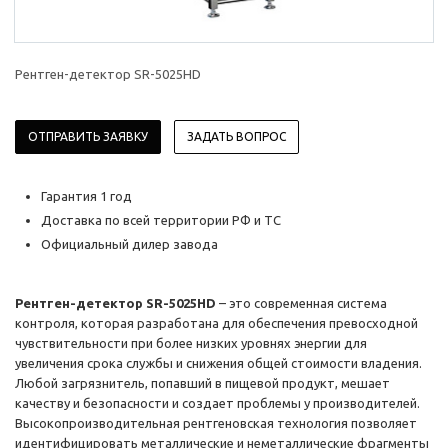
Рентген-детектор SR-5025HD
ОТПРАВИТЬ ЗАЯВКУ
ЗАДАТЬ ВОПРОС
Гарантия 1 год
Доставка по всей территории РФ и ТС
Официальный дилер завода
Рентген-детектор SR-5025HD
– это современная система
контроля, которая разработана для обеспечения превосходной
чувствительности при более низких уровнях энергии для
увеличения срока службы и снижения общей стоимости владения.
Любой загрязнитель, попавший в пищевой продукт, мешает
качеству и безопасности и создает проблемы у производителей.
Высокопроизводительная рентгеновская технология позволяет
идентифицировать металлические и неметаллические фрагменты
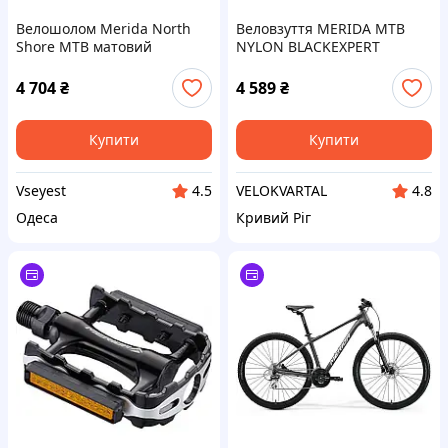
Велошолом Merida North
Веловзуття MERIDA MTB
Shore MTB матовий
NYLON BLACKEXPERT
антрацит/глянець чорний L
Жіноче Розмір:
24.3CM/EU38
4 704
₴
4 589
₴
Купити
Купити
Vseyest
VELOKVARTAL
4.5
4.8
Одеса
Кривий Ріг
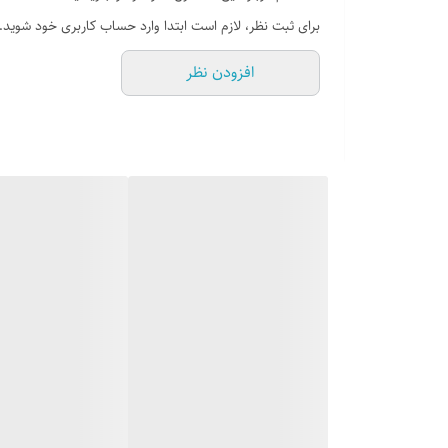
نوع ولوم : دارای شیرهای دو جزئی
برای ثبت نظر، لازم است ابتدا وارد حساب کاربری خود شوید.
شبکه نگهدارنده چدنی لعاب شده + کلاهک آهنی لع
افزودن نظر
بسته بندی با پلاستوفوم و کارتن شرینک شده
قابل تنظیم با گاز شهری و گاز سیلندری مایع
نمای محصول : شیشه سکوریت سفید ضد خش 
شرایط گارانتی 24 ماه گارانتی و ۱۰ سال خدمات پس از فروش از تاریخ نصب
نصب و ایاب و ذهاب این محصول در سراسر کشور رایگ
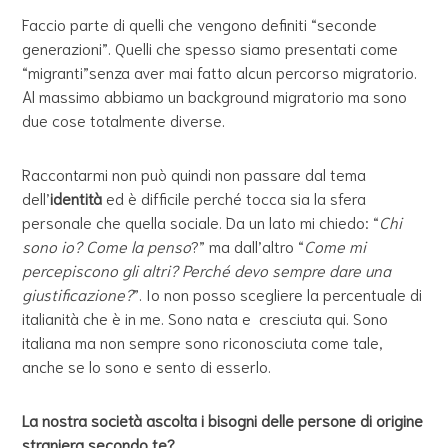
Faccio parte di quelli che vengono definiti “seconde
generazioni”. Quelli che spesso siamo presentati come
“migranti”senza aver mai fatto alcun percorso migratorio.
Al massimo abbiamo un background migratorio ma sono
due cose totalmente diverse.
Raccontarmi non può quindi non passare dal tema
dell’
identità
ed è difficile perché tocca sia la sfera
personale che quella sociale. Da un lato mi chiedo: “
Chi
sono io? Come la penso
?” ma dall’altro “
Come mi
percepiscono gli altri? Perché devo sempre dare una
giustificazione?
”.
Io non posso scegliere la percentuale di
italianità che è in me. Sono nata e cresciuta qui. Sono
italiana ma non sempre sono riconosciuta come tale,
anche se lo sono e sento di esserlo.
La nostra società ascolta i bisogni delle persone di origine
straniera secondo te?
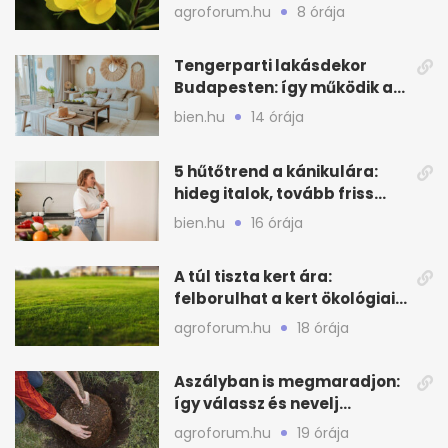
látvány
agroforum.hu
8 órája
Tengerparti lakásdekor
Budapesten: így működik a
kagylós, homokszínű trend
bien.hu
14 órája
5 hűtőtrend a kánikulára:
hideg italok, tovább friss
alapanyagok
bien.hu
16 órája
A túl tiszta kert ára:
felborulhat a kert ökológiai
egyensúlya
agroforum.hu
18 órája
Aszályban is megmaradjon:
így válassz és nevelj
gyümölcsfát
agroforum.hu
19 órája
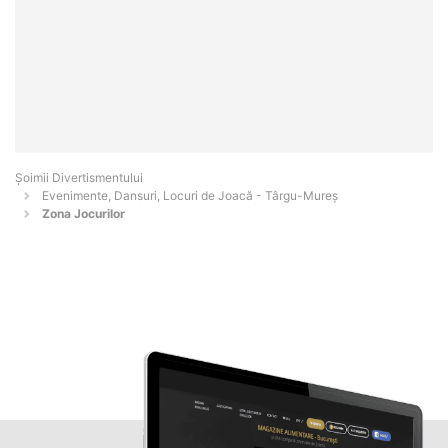
Şoimii Divertismentului
Evenimente, Dansuri, Locuri de Joacă - Târgu-Mureş
Zona Jocurilor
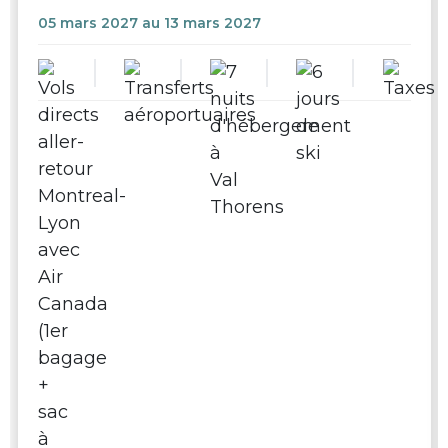
05 mars 2027 au 13 mars 2027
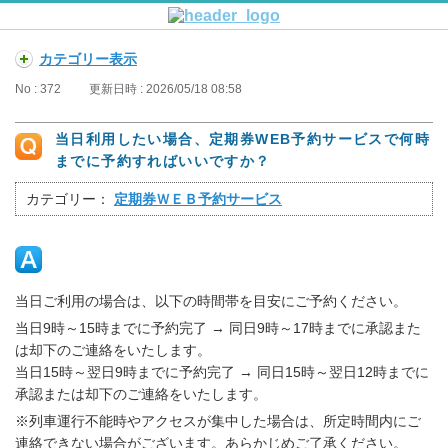
カテゴリー表示
No : 372
更新日時 : 2026/05/18 08:58
当日利用したい場合、定期券WEB予約サービスで何時
までに予約すればいいですか？
カテゴリー：
定期券ＷＥＢ予約サービス
当日ご利用の場合は、以下の時間帯を目安にご予約ください。
当日9時～15時までに予約完了 → 同日9時～17時までに承認また
は却下のご連絡をいたします。
当日15時～翌日9時までに予約完了 → 同日15時～翌日12時までに
承認または却下のご連絡をいたします。
※列車運行不能時やアクセスが集中した場合は、所定時間内にご
連絡できない場合がございます。あらかじめご了承ください。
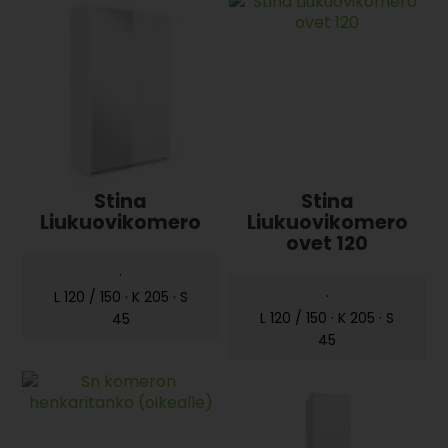
Stina
Stina
Liukuovikomero
Liukuovikomero
ovet 120
·
·
L 120 / 150 · K 205 · S
L 120 / 150 · K 205 · S
45
45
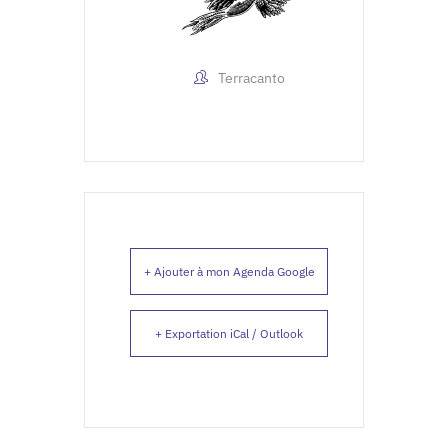
Terracanto
+ Ajouter à mon Agenda Google
+ Exportation iCal / Outlook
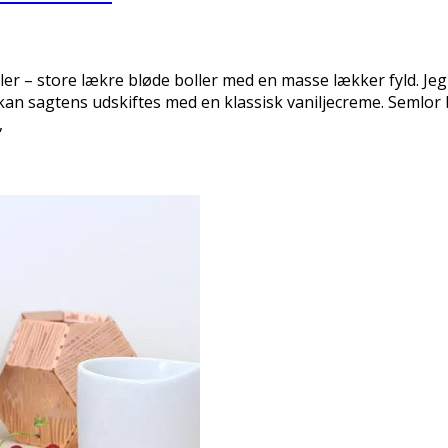
ler – store lækre bløde boller med en masse lækker fyld. Je
n sagtens udskiftes med en klassisk vaniljecreme. Semlor b
,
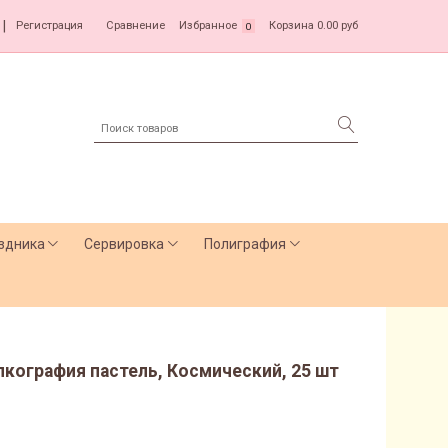
|
Регистрация
Сравнение
Избранное
Корзина
0.00 руб
0
здника
Сервировка
Полиграфия
лкография пастель, Космический, 25 шт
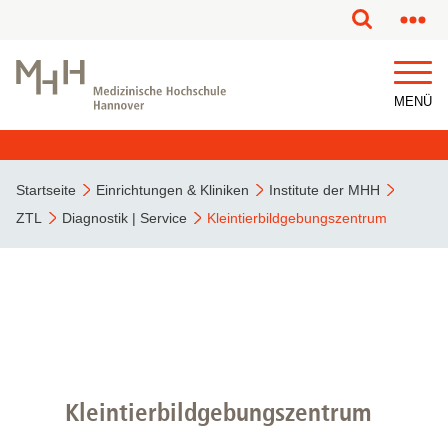
MENÜ
Startseite
Einrichtungen & Kliniken
Institute der MHH
ZTL
Diagnostik | Service
Kleintierbildgebungszentrum
Kleintierbildgebungszentrum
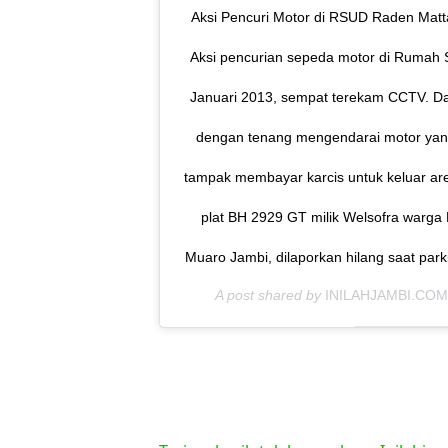
Aksi Pencuri Motor di RSUD Raden Matt
Aksi pencurian sepeda motor di Rumah
Januari 2013, sempat terekam CCTV. Da
dengan tenang mengendarai motor yang 
tampak membayar karcis untuk keluar are
plat BH 2929 GT milik Welsofra warga
Muaro Jambi, dilaporkan hilang saat park
A post shared by
INILAHJAMBI.CO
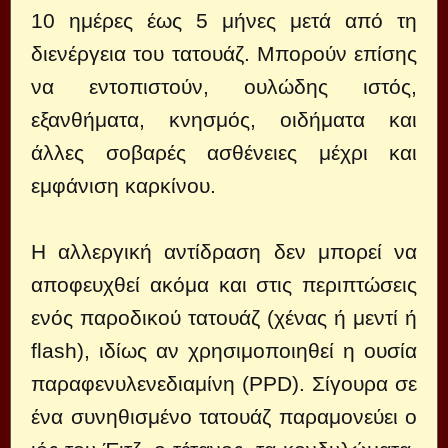
10 ημέρες έως 5 μήνες μετά από τη
διενέργεια του τατουάζ. Μπορούν επίσης
να εντοπιστούν, ουλώδης ιστός,
εξανθήματα, κνησμός, οιδήματα και
άλλες σοβαρές ασθένειες μέχρι και
εμφάνιση καρκίνου.
Η αλλεργική αντίδραση δεν μπορεί να
αποφευχθεί ακόμα και στις περιπτώσεις
ενός παροδικού τατουάζ (χένας ή μεντί ή
flash), ιδίως αν χρησιμοποιηθεί η ουσία
παραφενυλενεδιαμίνη (PPD). Σίγουρα σε
ένα συνηθισμένο τατουάζ παραμονεύει ο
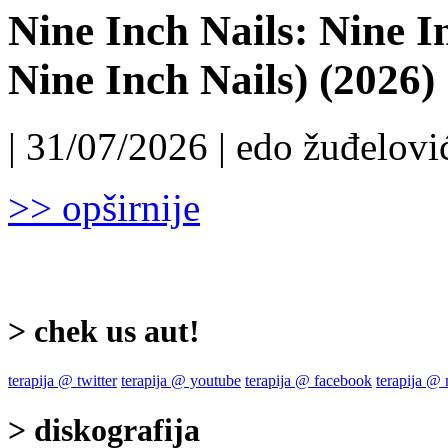
Nine Inch Nails: Nine I
Nine Inch Nails) (2026)
| 31/07/2026 | edo žuđelović
>> opširnije
> chek us aut!
terapija @ twitter
terapija @ youtube
terapija @ facebook
terapija @
> diskografija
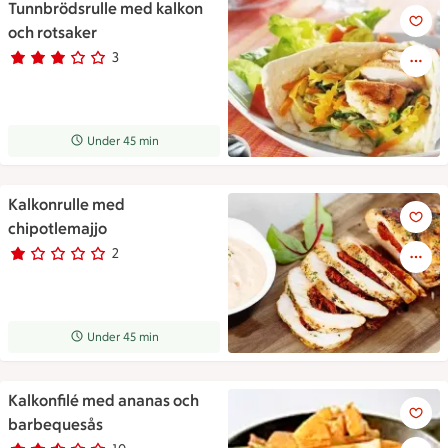
Tunnbrödsrulle med kalkon
Tunnbrödsrulle med kalkon oc
och rotsaker
3
Betyg 3 av 5.
3 personer har röstat
Receptet tar Under 45 min att tillaga
Under 45 min
Kalkonrulle med
Kalkonrulle med chipotlemajjo
chipotlemajjo
2
Betyg 1 av 5.
2 personer har röstat
Receptet tar Under 45 min att tillaga
Under 45 min
Kalkonfilé med ananas och
Kalkonfilé med ananas och b
barbequesås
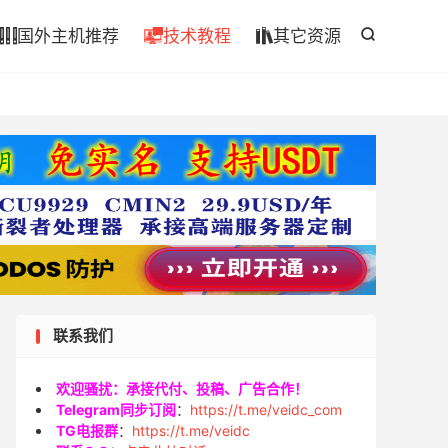

国外主机推荐
技术教程
其它资源




联系我们
欢迎骚扰：承接代付、投稿、广告合作！
Telegram同步订阅
：
https://t.me/veidc_com
TG电报群
：
https://t.me/veidc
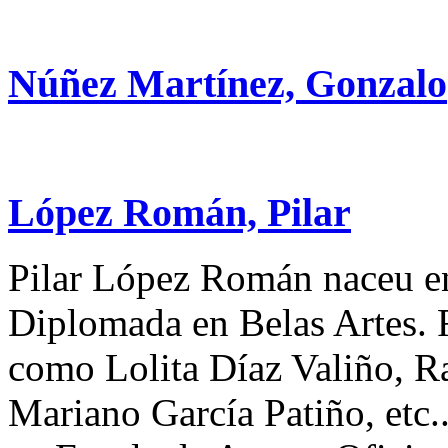
Núñez Martínez, Gonzalo
López Román, Pilar
Pilar López Román naceu e
Diplomada en Belas Artes. F
como Lolita Díaz Valiño, R
Mariano García Patiño, etc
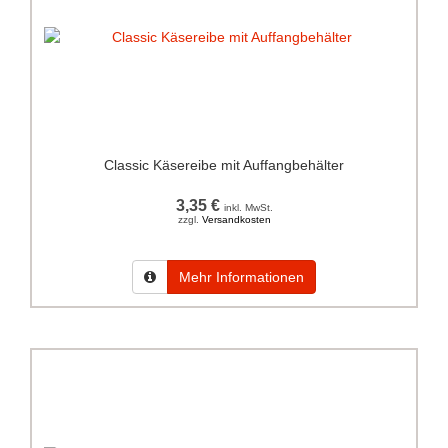
Classic Käsereibe mit Auffangbehälter
3,35 €
inkl. MwSt.
zzgl.
Versandkosten
Mehr Informationen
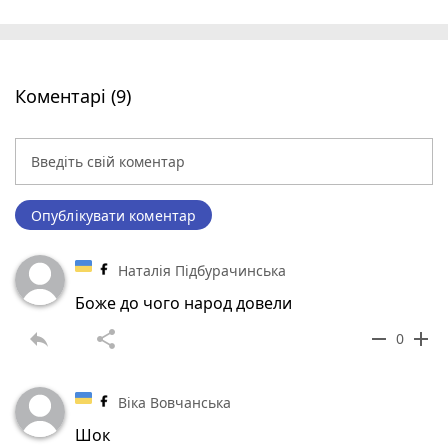
Коментарі (9)
Опублікувати коментар
Наталія Підбурачинська
Боже до чого народ довели
reply
share
remove
add
0
Віка Вовчанська
Шок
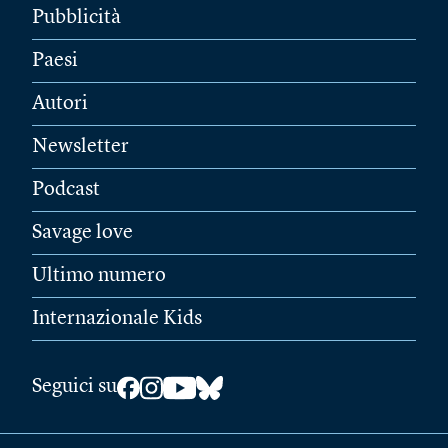
Pubblicità
Paesi
Autori
Newsletter
Podcast
Savage love
Ultimo numero
Internazionale Kids
Seguici su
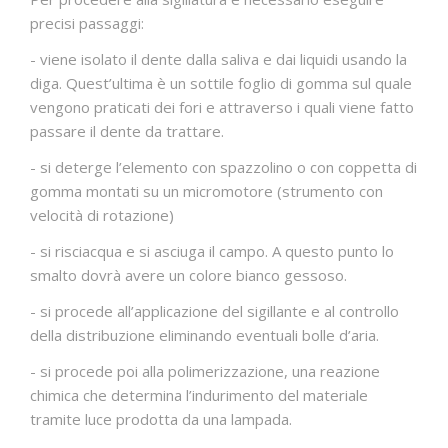
precisi passaggi:
- viene isolato il dente dalla saliva e dai liquidi usando la
diga. Quest’ultima è un sottile foglio di gomma sul quale
vengono praticati dei fori e attraverso i quali viene fatto
passare il dente da trattare.
- si deterge l’elemento con spazzolino o con coppetta di
gomma montati su un micromotore (strumento con
velocità di rotazione)
- si risciacqua e si asciuga il campo. A questo punto lo
smalto dovrà avere un colore bianco gessoso.
- si procede all’applicazione del sigillante e al controllo
della distribuzione eliminando eventuali bolle d’aria.
- si procede poi alla polimerizzazione, una reazione
chimica che determina l’indurimento del materiale
tramite luce prodotta da una lampada.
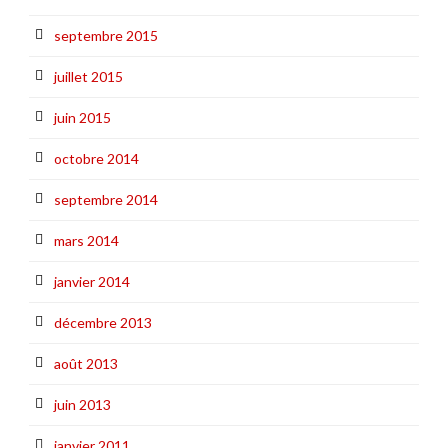
septembre 2015
juillet 2015
juin 2015
octobre 2014
septembre 2014
mars 2014
janvier 2014
décembre 2013
août 2013
juin 2013
janvier 2011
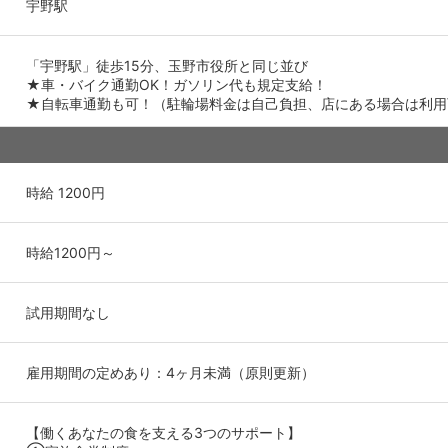
宇野駅
「宇野駅」徒歩15分、玉野市役所と同じ並び
★車・バイク通勤OK！ガソリン代も規定支給！
★自転車通勤も可！（駐輪場料金は自己負担、店にある場合は利用
時給 1200円
時給1200円～
試用期間なし
雇用期間の定めあり：4ヶ月未満（原則更新）
【働くあなたの食を支える3つのサポート】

....................

Transcribe exactly the lines above, beginning at the one with "iCal / Outlook" and going up to and including the one with "Diagnostik | Service". Pictures do not belong in the copy.

Written answer -
+ Exportation iCal / Outlook
ler – store lækre bløde boller med en masse lækker fyld. Je
n sagtens udskiftes med en klassisk vaniljecreme. Semlor b
,
|
Регистрация
Сравнение
Избранное
Корзина
0.00 руб
0
здника
Сервировка
Полиграфия
лкография пастель, Космический, 25 шт
MENÜ
Startseite
Einrichtungen & Kliniken
Institute der MHH
ZTL
Diagnostik | Service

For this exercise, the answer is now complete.